(WORK TO COMPLETE)
Lines from the listing below that contain the string "between" are to be reported.
"""
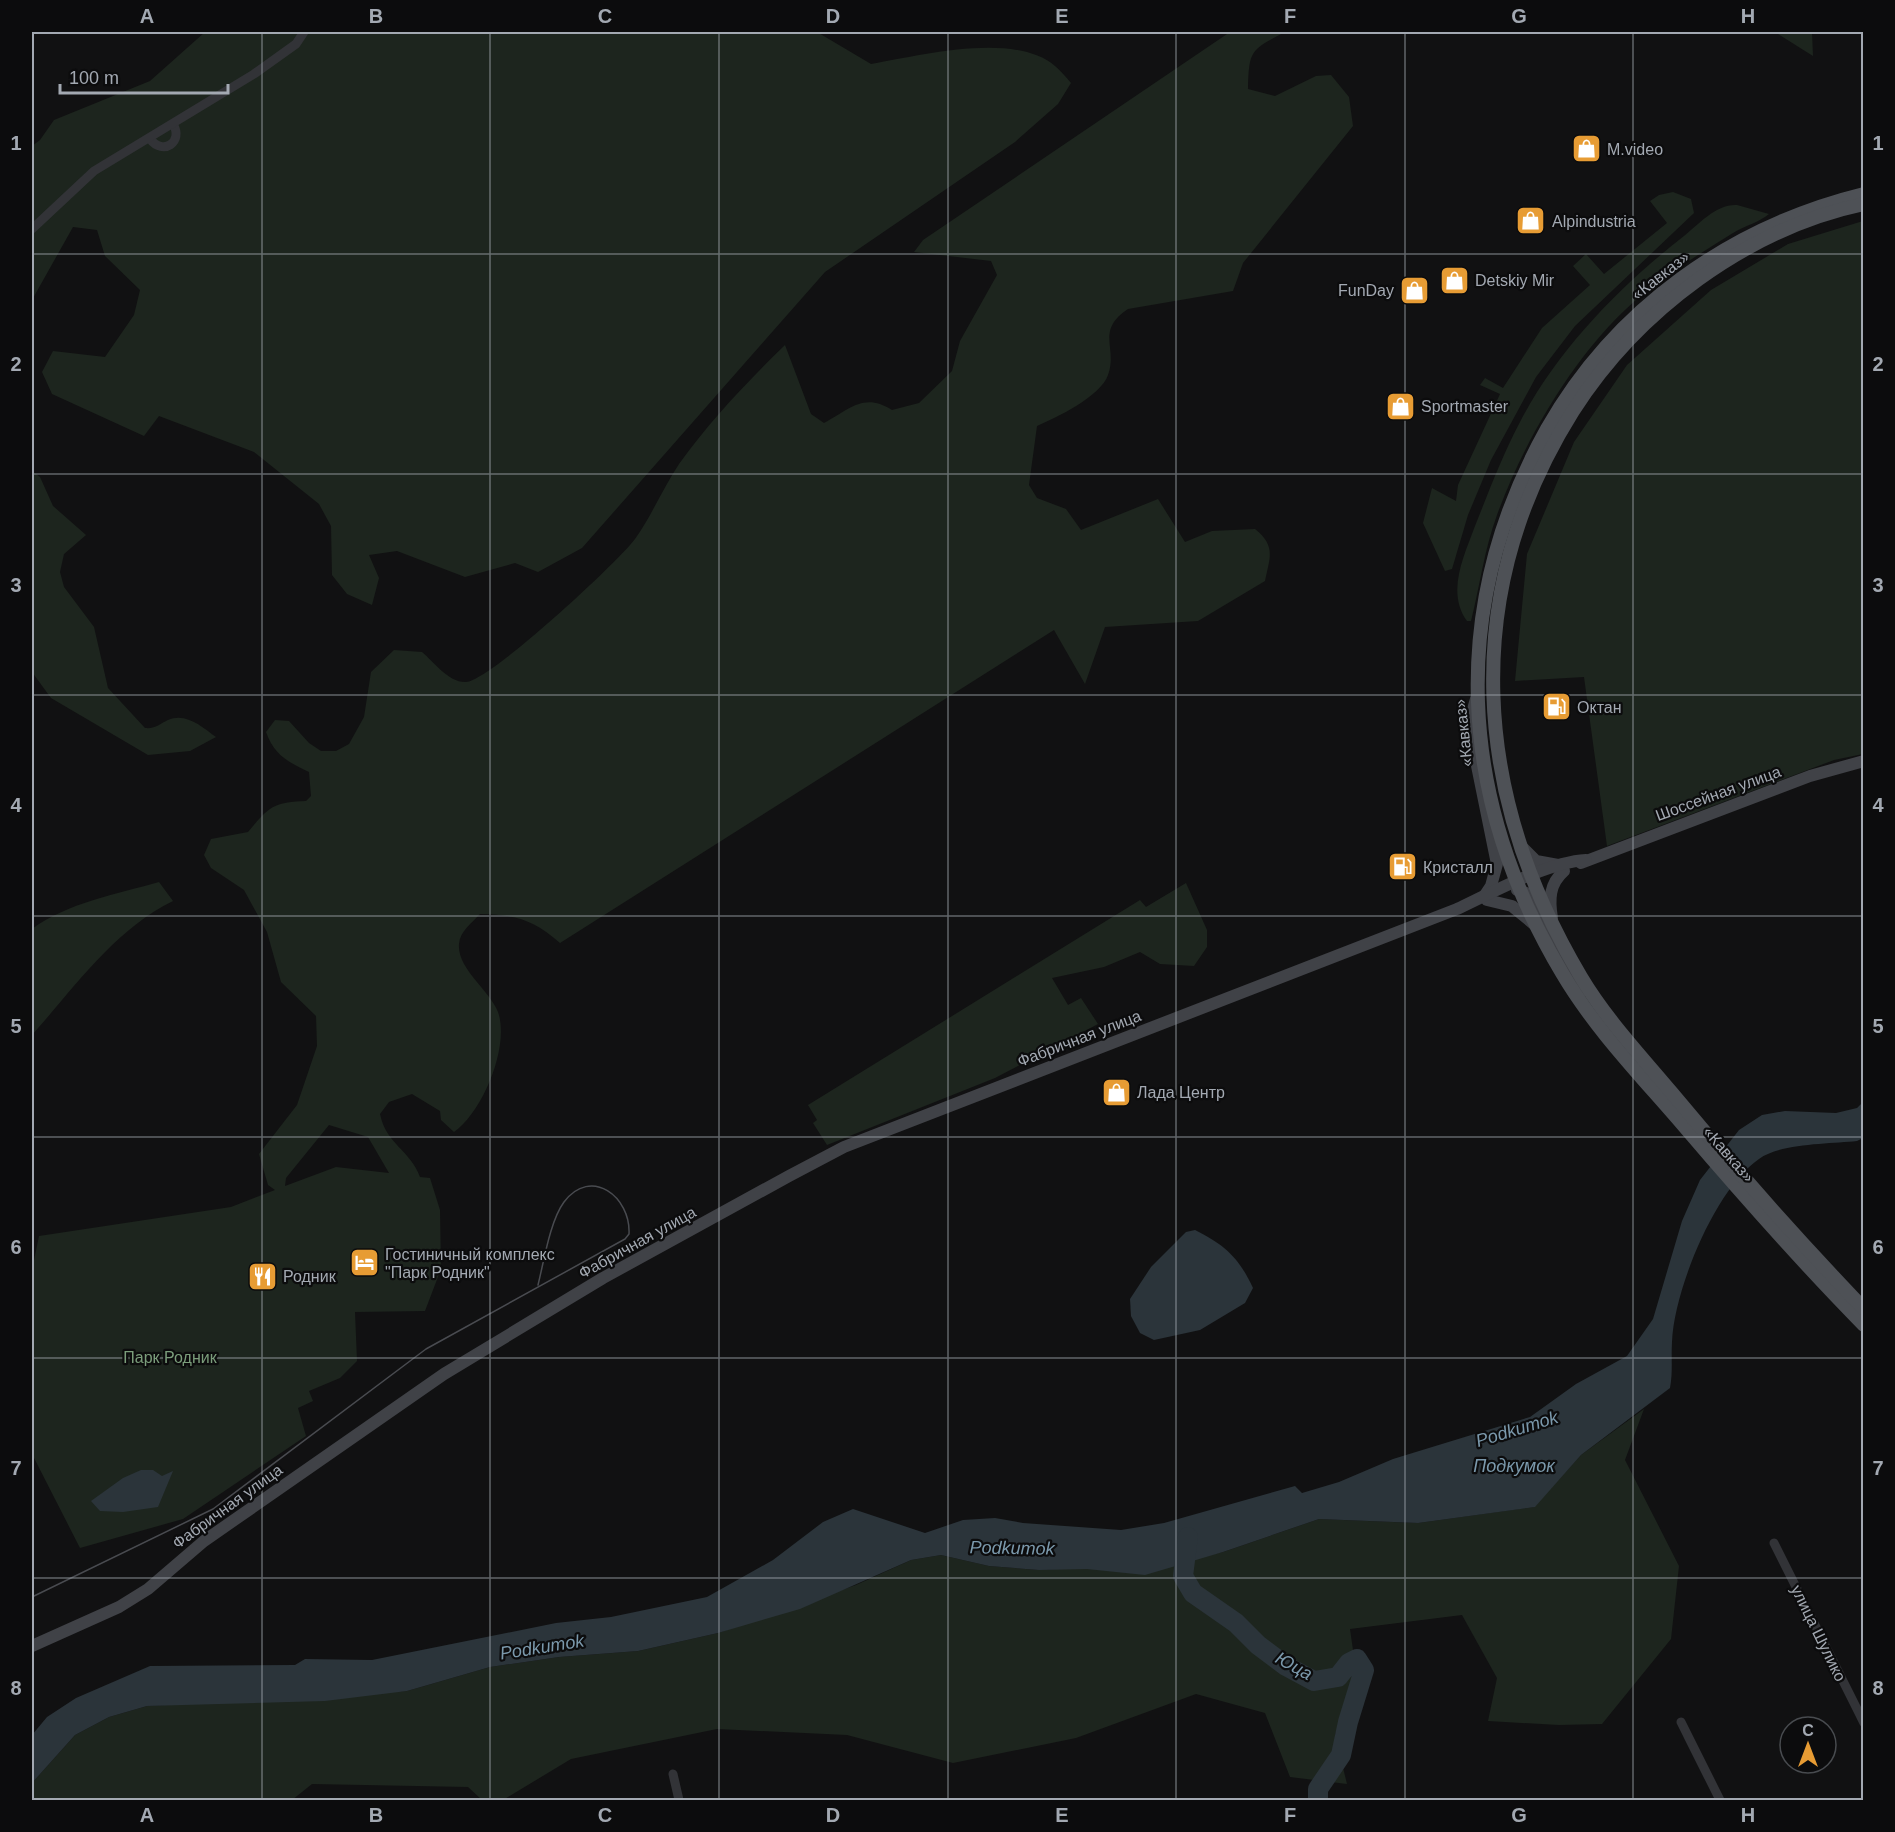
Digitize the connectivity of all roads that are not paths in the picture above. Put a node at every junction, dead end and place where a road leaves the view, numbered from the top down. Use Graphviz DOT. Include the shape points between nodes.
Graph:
graph roads {
  1 [pos="304,32"];
  2 [pos="173,124"];
  3 [pos="150,139"];
  4 [pos="1863,194"];
  5 [pos="1863,204"];
  6 [pos="32,229"];
  7 [pos="1476,699"];
  8 [pos="1863,762"];
  9 [pos="1519,843"];
  10 [pos="1563,868"];
  11 [pos="1537,876"];
  12 [pos="1519,888"];
  13 [pos="1486,897"];
  14 [pos="1553,922"];
  15 [pos="1538,928"];
  16 [pos="1614,1023"];
  17 [pos="1698,1134"];
  18 [pos="1758,1204"];
  19 [pos="1863,1309"];
  20 [pos="1863,1325"];
  21 [pos="1774,1543"];
  22 [pos="32,1646"];
  23 [pos="1681,1722"];
  24 [pos="1863,1723"];
  25 [pos="674,1774"];
  26 [pos="679,1800"];
  27 [pos="1720,1800"];
  1 -- 2 [label="street" via="296,44"];
  2 -- 3 [label="street"];
  2 -- 3 [label="street" via="177,131 171,146 155,146"];
  3 -- 6 [label="street" via="94,171"];
  4 -- 7 [label="main road, «Кавказ»" via="1773,225 1694,268 1633,319 1578,380 1533,455 1498,538 1481,617"];
  5 -- 9 [label="main road, «Кавказ»" via="1780,232 1720,265 1670,302 1594,380 1544,462 1512,539 1495,643 1496,741 1505,797"];
  7 -- 11 [label="main road" via="1482,712 1492,781 1506,834 1517,861"];
  7 -- 12 [label="main road, «Кавказ»" via="1489,798"];
  7 -- 13 [label="main road" via="1472,713 1474,751 1497,864"];
  8 -- 10 [label="main road, Шоссейная улица" via="1810,776"];
  9 -- 10 [label="main road" via="1536,861"];
  9 -- 11 [label="main road, «Кавказ»"];
  10 -- 11 [label="main road, Шоссейная улица"];
  10 -- 14 [label="main road" via="1552,884"];
  11 -- 12 [label="main road, Шоссейная улица"];
  11 -- 14 [label="main road, «Кавказ»"];
  12 -- 13 [label="main road"];
  12 -- 13 [label="main road" via="1502,888"];
  12 -- 15 [label="main road, «Кавказ»"];
  12 -- 16 [label="main road" via="1532,895 1555,946 1580,987 1603,1017"];
  13 -- 15 [label="main road" via="1512,906"];
  13 -- 22 [label="main road, Фабричная улица" via="844,1147 603,1278 444,1374 204,1541 148,1589 111,1611"];
  14 -- 16 [label="main road, «Кавказ»" via="1583,980"];
  15 -- 17 [label="main road, «Кавказ»" via="1582,1004"];
  16 -- 17 [label="main road, «Кавказ»"];
  17 -- 18 [label="main road, «Кавказ»"];
  18 -- 19 [label="main road, «Кавказ»"];
  18 -- 20 [label="main road, «Кавказ»"];
  21 -- 24 [label="street, улица Шулико"];
  23 -- 27 [label="street"];
  25 -- 26 [label="street"];
}
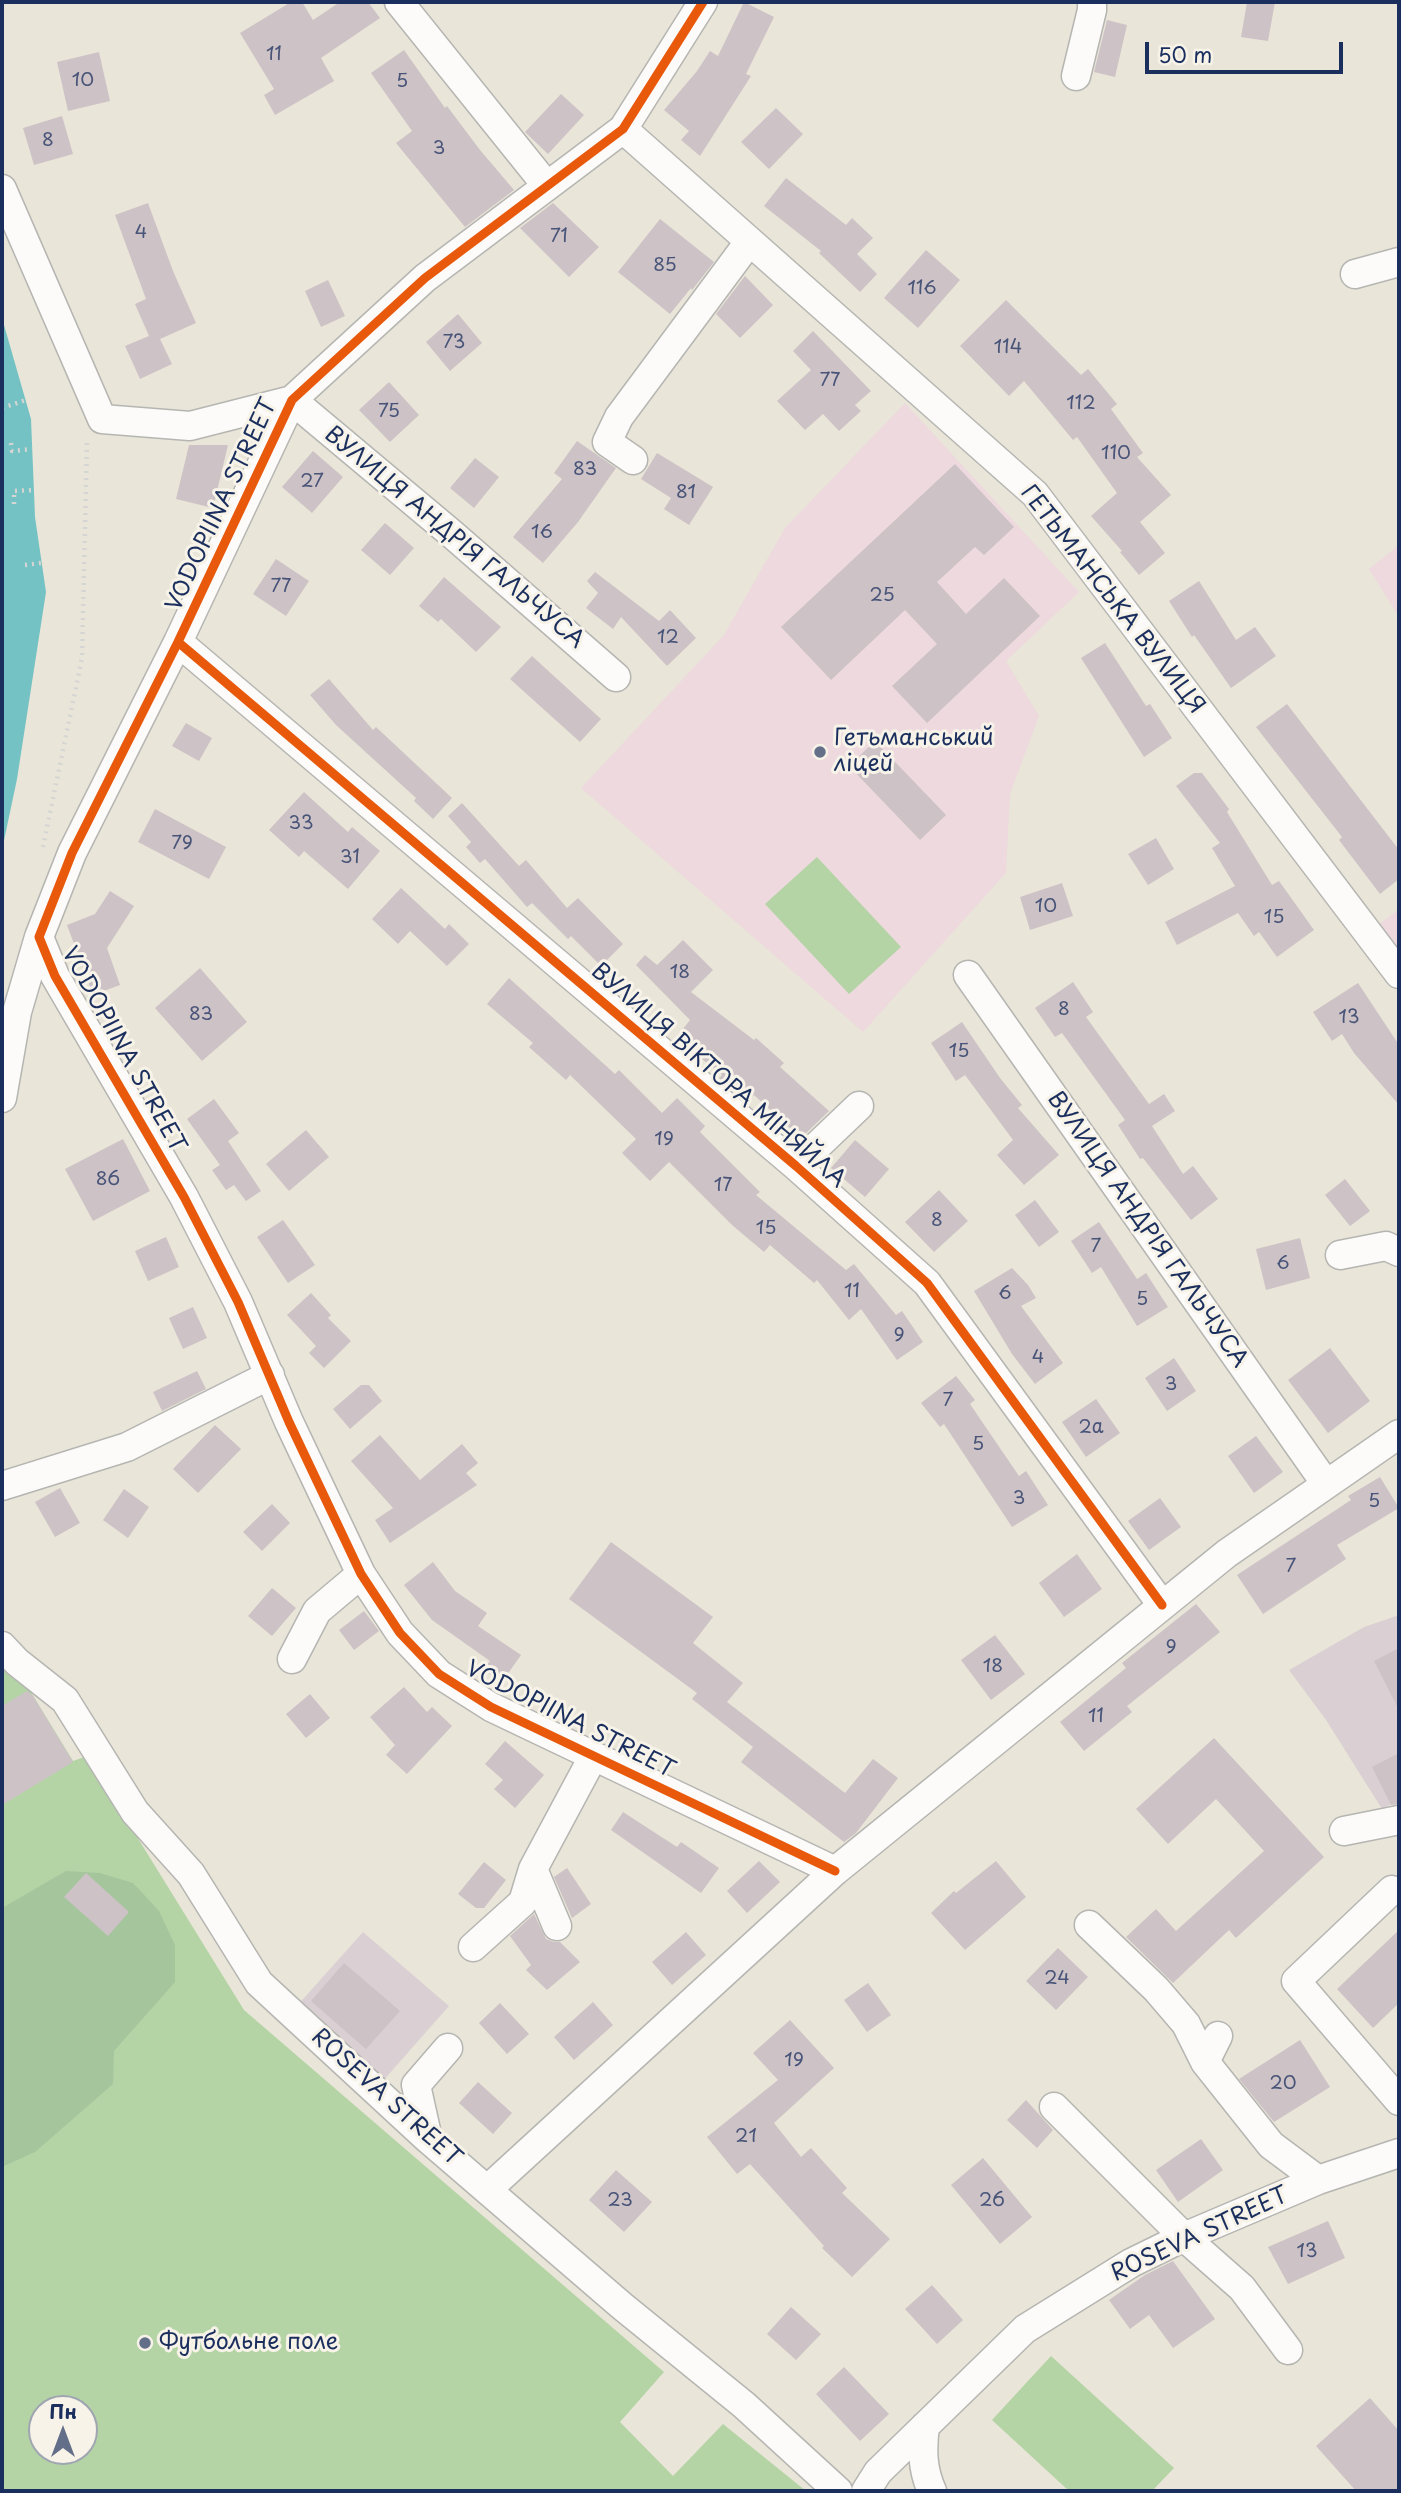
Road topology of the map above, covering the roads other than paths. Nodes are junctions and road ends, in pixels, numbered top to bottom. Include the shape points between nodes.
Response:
1 (399, 2) edge
2 (703, 2) edge
3 (1092, 2) edge
4 (1076, 76) dead end
5 (623, 129) junction
6 (547, 186) junction
7 (2, 189) edge
8 (750, 242) junction
9 (1399, 262) edge
10 (1355, 274) dead end
11 (292, 400) junction
12 (633, 460) dead end
13 (178, 642) junction
14 (616, 677) dead end
15 (39, 937) junction
16 (1399, 974) edge
17 (968, 975) dead end
18 (2, 1098) edge
19 (859, 1106) dead end
20 (796, 1166) junction
21 (1399, 1252) edge
22 (1340, 1255) dead end
23 (271, 1375) junction
24 (1399, 1434) edge
25 (1325, 1484) junction
26 (2, 1486) edge
27 (361, 1574) junction
28 (1162, 1605) junction
29 (2, 1646) edge
30 (292, 1659) dead end
31 (593, 1757) junction
32 (1399, 1820) edge
33 (1344, 1831) dead end
34 (533, 1869) junction
35 (835, 1871) junction
36 (1392, 1890) dead end
37 (1089, 1925) dead end
38 (557, 1926) dead end
39 (473, 1947) dead end
40 (1218, 2036) dead end
41 (448, 2049) dead end
42 (1205, 2062) junction
43 (1399, 2101) edge
44 (1054, 2107) dead end
45 (428, 2139) junction
46 (1399, 2153) edge
47 (1318, 2180) junction
48 (488, 2189) junction
49 (1184, 2237) junction
50 (1288, 2350) dead end
51 (925, 2426) junction
52 (838, 2491) edge
53 (866, 2491) edge
54 (932, 2491) edge

1 - 6 street
2 - 5 street, VODOPIINA STREET
3 - 4 street
5 - 6 street, VODOPIINA STREET
5 - 8 street, ГЕТЬМАНСЬКА ВУЛИЦЯ
6 - 11 street, VODOPIINA STREET via 425,278
7 - 11 street via 102,419 191,426
8 - 12 street via 619,417 607,442
8 - 16 street, ГЕТЬМАНСЬКА ВУЛИЦЯ via 1035,494
9 - 10 street
11 - 13 street, VODOPIINA STREET
11 - 14 street, ВУЛИЦЯ АНДРІЯ ГАЛЬЧУСА
13 - 15 street, VODOPIINA STREET via 72,853
13 - 20 street, ВУЛИЦЯ ВІКТОРА МІНЯЙЛА
15 - 18 street via 17,1012
15 - 23 street, VODOPIINA STREET via 55,976 184,1197
17 - 25 street, ВУЛИЦЯ АНДРІЯ ГАЛЬЧУСА
19 - 20 street
20 - 28 street, ВУЛИЦЯ ВІКТОРА МІНЯЙЛА via 927,1283
21 - 22 street via 1385,1246
23 - 26 street via 127,1447
23 - 27 street, VODOPIINA STREET
24 - 25 street
25 - 28 street
27 - 30 street via 317,1611
27 - 31 street, VODOPIINA STREET via 400,1633 439,1674 491,1707
28 - 35 street
29 - 45 street, ROSEVA STREET via 65,1700 135,1812 191,1874 259,1983
31 - 34 street
31 - 35 street, VODOPIINA STREET
32 - 33 street
34 - 38 street
34 - 39 street via 523,1902
35 - 48 street
36 - 43 street via 1296,1981
37 - 42 street via 1186,2024
40 - 42 street
41 - 45 street via 416,2085
42 - 47 street via 1271,2145
44 - 49 street
45 - 48 street, ROSEVA STREET
46 - 47 street, ROSEVA STREET
47 - 49 street, ROSEVA STREET
48 - 52 street, ROSEVA STREET via 744,2405
49 - 50 street via 1242,2288
49 - 51 street, ROSEVA STREET via 1131,2263 1025,2329
51 - 53 street, ROSEVA STREET via 878,2472
51 - 54 street via 921,2451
"""
(EXERCISE OUTPUT)
Digitize the connectivity of all roads that are not paths in the picture above. Put a node at every junction, dead end and place where a road leaves the view, numbered from the top down. Use Graphviz DOT. Include the shape points between nodes.
Road topology of the map above, covering the roads other than paths. Nodes are junctions and road ends, in pixels, numbered top to bottom. Include the shape points between nodes.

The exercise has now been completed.